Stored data
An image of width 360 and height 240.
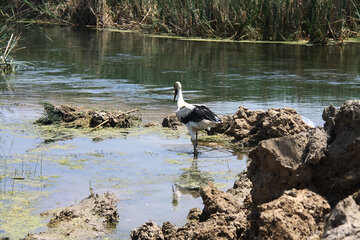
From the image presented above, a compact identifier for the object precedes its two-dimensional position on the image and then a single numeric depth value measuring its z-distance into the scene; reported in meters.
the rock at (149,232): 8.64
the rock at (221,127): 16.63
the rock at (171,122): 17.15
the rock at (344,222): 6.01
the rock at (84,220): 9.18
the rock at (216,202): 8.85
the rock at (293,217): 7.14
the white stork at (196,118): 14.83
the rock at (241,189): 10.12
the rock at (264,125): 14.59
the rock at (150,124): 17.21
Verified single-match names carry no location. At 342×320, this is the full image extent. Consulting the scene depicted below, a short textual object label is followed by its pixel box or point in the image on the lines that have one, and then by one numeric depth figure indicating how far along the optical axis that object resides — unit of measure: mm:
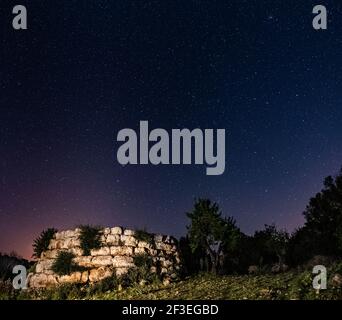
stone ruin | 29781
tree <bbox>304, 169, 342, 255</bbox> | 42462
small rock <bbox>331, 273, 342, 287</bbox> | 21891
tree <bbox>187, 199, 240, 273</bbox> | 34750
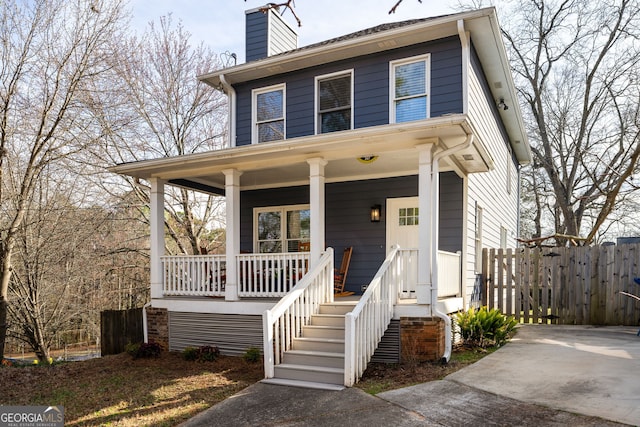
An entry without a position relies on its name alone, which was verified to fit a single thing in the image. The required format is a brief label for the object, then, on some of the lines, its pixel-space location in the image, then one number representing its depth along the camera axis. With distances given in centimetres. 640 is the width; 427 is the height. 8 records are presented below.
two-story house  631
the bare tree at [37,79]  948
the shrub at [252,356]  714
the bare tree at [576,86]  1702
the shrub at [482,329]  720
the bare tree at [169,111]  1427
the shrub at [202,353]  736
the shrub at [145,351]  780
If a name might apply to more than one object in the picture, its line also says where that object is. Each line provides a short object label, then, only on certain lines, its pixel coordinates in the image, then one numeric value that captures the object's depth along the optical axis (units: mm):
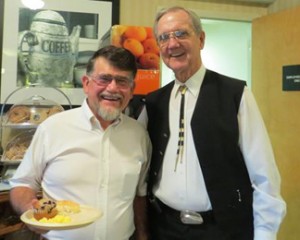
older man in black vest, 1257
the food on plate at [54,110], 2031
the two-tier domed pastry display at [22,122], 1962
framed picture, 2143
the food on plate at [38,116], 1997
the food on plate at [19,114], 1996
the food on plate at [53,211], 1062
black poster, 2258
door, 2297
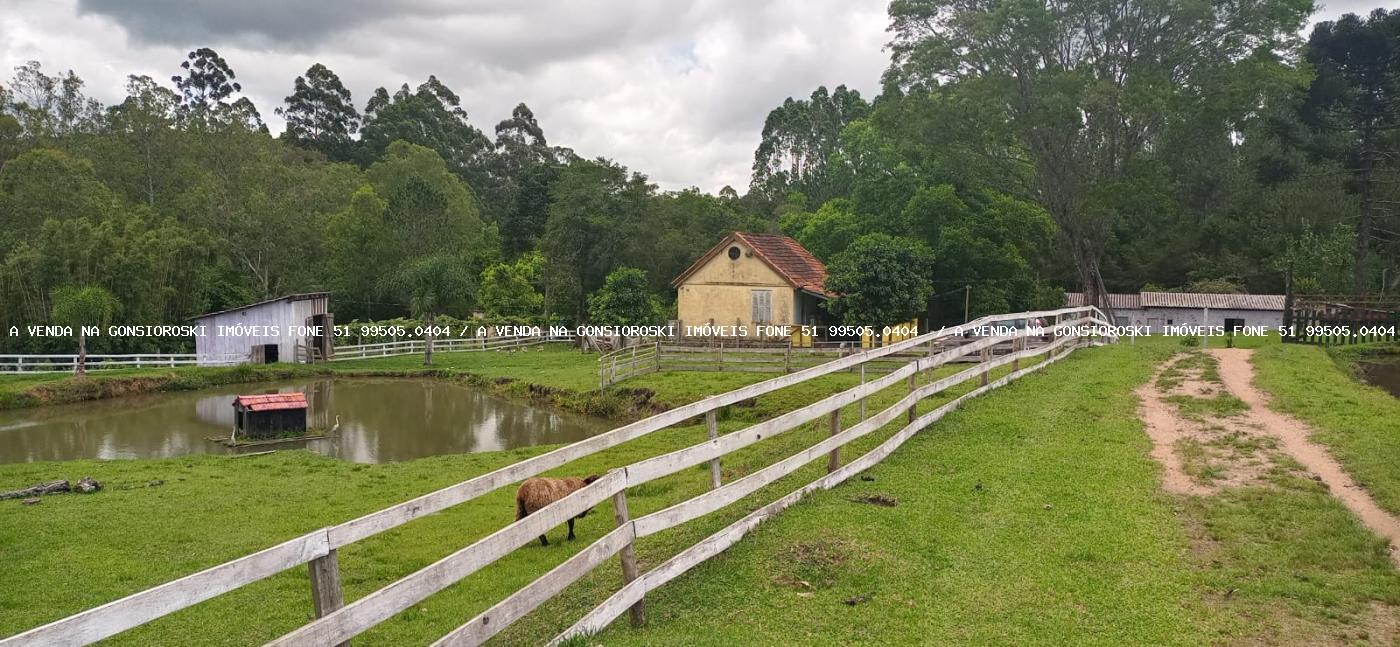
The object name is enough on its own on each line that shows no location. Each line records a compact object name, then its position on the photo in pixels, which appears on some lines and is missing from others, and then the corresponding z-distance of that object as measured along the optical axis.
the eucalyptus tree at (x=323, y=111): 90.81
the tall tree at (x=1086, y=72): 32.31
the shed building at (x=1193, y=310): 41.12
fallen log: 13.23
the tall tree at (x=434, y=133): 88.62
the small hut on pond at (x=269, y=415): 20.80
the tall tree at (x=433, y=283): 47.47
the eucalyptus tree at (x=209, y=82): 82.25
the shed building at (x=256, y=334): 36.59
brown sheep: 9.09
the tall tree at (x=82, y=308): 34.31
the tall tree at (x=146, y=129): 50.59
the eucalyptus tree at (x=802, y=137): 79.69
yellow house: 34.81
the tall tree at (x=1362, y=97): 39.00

Exercise objective. If a picture sits between the line containing "the rock at (216,202): 8.85" and the line containing "the shrub at [145,351]", leave it out, and return the lines of that range above exactly, both ends included.

The completed task.
the rock at (216,202): 8.85
the rock at (293,217): 7.14
the white stork at (196,118): 14.83
the rock at (241,189): 10.12
the rock at (264,125): 14.59
the rock at (150,124): 17.21
Verified single-match names carry no location. At 342×320, this is the full image extent. Consulting the scene depicted below, a short textual object label is followed by its pixel box or point in the image on the lines that have one, and then by one numeric depth figure indicating how far along the optical axis that object resides — unit of measure: mm:
stone ruin | 29781
tree <bbox>304, 169, 342, 255</bbox> | 42462
small rock <bbox>331, 273, 342, 287</bbox> | 21891
tree <bbox>187, 199, 240, 273</bbox> | 34750
An entry without a position relies on its name alone, which was verified to fit a single thing in the image. The required format is a brief label for the object, then, on some of the lines, its pixel-space location in the image, then one number representing its depth along the camera axis. With distances given in centimetres. 640 is the width; 427 is the height. 8 records are presented below.
two-story house  631
the bare tree at [37,79]  948
the shrub at [252,356]  714
the bare tree at [576,86]  1702
the shrub at [482,329]  720
the bare tree at [169,111]  1427
the shrub at [202,353]  736
the shrub at [145,351]  780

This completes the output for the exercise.